Recast the rows below as a two-column Markdown table headed Number and Line. Give each nonblank line its own table row, numbered in sequence, and leave out blank lines.

DATA TO USE: Begin

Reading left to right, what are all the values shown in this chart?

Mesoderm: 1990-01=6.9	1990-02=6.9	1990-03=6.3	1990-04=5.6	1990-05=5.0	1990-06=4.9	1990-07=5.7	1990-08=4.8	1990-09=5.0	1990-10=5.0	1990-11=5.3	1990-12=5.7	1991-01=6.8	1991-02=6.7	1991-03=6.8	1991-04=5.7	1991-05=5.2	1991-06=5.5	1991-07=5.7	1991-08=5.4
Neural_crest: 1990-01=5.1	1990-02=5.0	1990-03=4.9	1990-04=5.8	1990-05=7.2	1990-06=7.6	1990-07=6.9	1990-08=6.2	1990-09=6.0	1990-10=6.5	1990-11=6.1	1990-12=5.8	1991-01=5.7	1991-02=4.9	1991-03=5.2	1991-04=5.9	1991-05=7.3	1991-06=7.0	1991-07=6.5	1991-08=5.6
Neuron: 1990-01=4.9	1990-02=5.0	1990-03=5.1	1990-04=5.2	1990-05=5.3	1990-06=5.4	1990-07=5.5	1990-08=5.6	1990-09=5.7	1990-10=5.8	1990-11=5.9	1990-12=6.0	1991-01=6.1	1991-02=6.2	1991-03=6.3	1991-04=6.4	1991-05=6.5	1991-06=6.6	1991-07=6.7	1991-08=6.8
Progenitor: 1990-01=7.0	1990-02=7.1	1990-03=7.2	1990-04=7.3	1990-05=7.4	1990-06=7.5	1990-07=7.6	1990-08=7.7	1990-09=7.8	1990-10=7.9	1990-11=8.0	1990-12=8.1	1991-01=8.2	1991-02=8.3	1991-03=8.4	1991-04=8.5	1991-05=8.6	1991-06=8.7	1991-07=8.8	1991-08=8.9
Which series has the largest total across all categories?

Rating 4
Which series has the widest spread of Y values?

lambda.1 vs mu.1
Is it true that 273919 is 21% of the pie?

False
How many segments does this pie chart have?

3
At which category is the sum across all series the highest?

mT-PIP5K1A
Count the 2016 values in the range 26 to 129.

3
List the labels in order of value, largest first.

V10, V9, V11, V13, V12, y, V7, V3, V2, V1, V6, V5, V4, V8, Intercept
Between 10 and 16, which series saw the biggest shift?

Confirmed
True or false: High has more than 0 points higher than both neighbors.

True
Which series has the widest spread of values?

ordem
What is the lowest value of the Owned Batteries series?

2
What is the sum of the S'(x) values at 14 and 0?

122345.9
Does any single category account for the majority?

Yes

DATA TO USE: End

• **SOLVED PROBLEM**:
| Number | Line |
|---|---|
| 1 | Reading left to right, what are all the values shown in this chart? |
| 2 | Mesoderm: 1990-01=6.9	1990-02=6.9	1990-03=6.3	1990-04=5.6	1990-05=5.0	1990-06=4.9	1990-07=5.7	1990-08=4.8	1990-09=5.0	1990-10=5.0	1990-11=5.3	1990-12=5.7	1991-01=6.8	1991-02=6.7	1991-03=6.8	1991-04=5.7	1991-05=5.2	1991-06=5.5	1991-07=5.7	1991-08=5.4 |
| 3 | Neural_crest: 1990-01=5.1	1990-02=5.0	1990-03=4.9	1990-04=5.8	1990-05=7.2	1990-06=7.6	1990-07=6.9	1990-08=6.2	1990-09=6.0	1990-10=6.5	1990-11=6.1	1990-12=5.8	1991-01=5.7	1991-02=4.9	1991-03=5.2	1991-04=5.9	1991-05=7.3	1991-06=7.0	1991-07=6.5	1991-08=5.6 |
| 4 | Neuron: 1990-01=4.9	1990-02=5.0	1990-03=5.1	1990-04=5.2	1990-05=5.3	1990-06=5.4	1990-07=5.5	1990-08=5.6	1990-09=5.7	1990-10=5.8	1990-11=5.9	1990-12=6.0	1991-01=6.1	1991-02=6.2	1991-03=6.3	1991-04=6.4	1991-05=6.5	1991-06=6.6	1991-07=6.7	1991-08=6.8 |
| 5 | Progenitor: 1990-01=7.0	1990-02=7.1	1990-03=7.2	1990-04=7.3	1990-05=7.4	1990-06=7.5	1990-07=7.6	1990-08=7.7	1990-09=7.8	1990-10=7.9	1990-11=8.0	1990-12=8.1	1991-01=8.2	1991-02=8.3	1991-03=8.4	1991-04=8.5	1991-05=8.6	1991-06=8.7	1991-07=8.8	1991-08=8.9 |
| 6 | Which series has the largest total across all categories? |
| 7 | Rating 4 |
| 8 | Which series has the widest spread of Y values? |
| 9 | lambda.1 vs mu.1 |
| 10 | Is it true that 273919 is 21% of the pie? |
| 11 | False |
| 12 | How many segments does this pie chart have? |
| 13 | 3 |
| 14 | At which category is the sum across all series the highest? |
| 15 | mT-PIP5K1A |
| 16 | Count the 2016 values in the range 26 to 129. |
| 17 | 3 |
| 18 | List the labels in order of value, largest first. |
| 19 | V10, V9, V11, V13, V12, y, V7, V3, V2, V1, V6, V5, V4, V8, Intercept |
| 20 | Between 10 and 16, which series saw the biggest shift? |
| 21 | Confirmed |
| 22 | True or false: High has more than 0 points higher than both neighbors. |
| 23 | True |
| 24 | Which series has the widest spread of values? |
| 25 | ordem |
| 26 | What is the lowest value of the Owned Batteries series? |
| 27 | 2 |
| 28 | What is the sum of the S'(x) values at 14 and 0? |
| 29 | 122345.9 |
| 30 | Does any single category account for the majority? |
| 31 | Yes |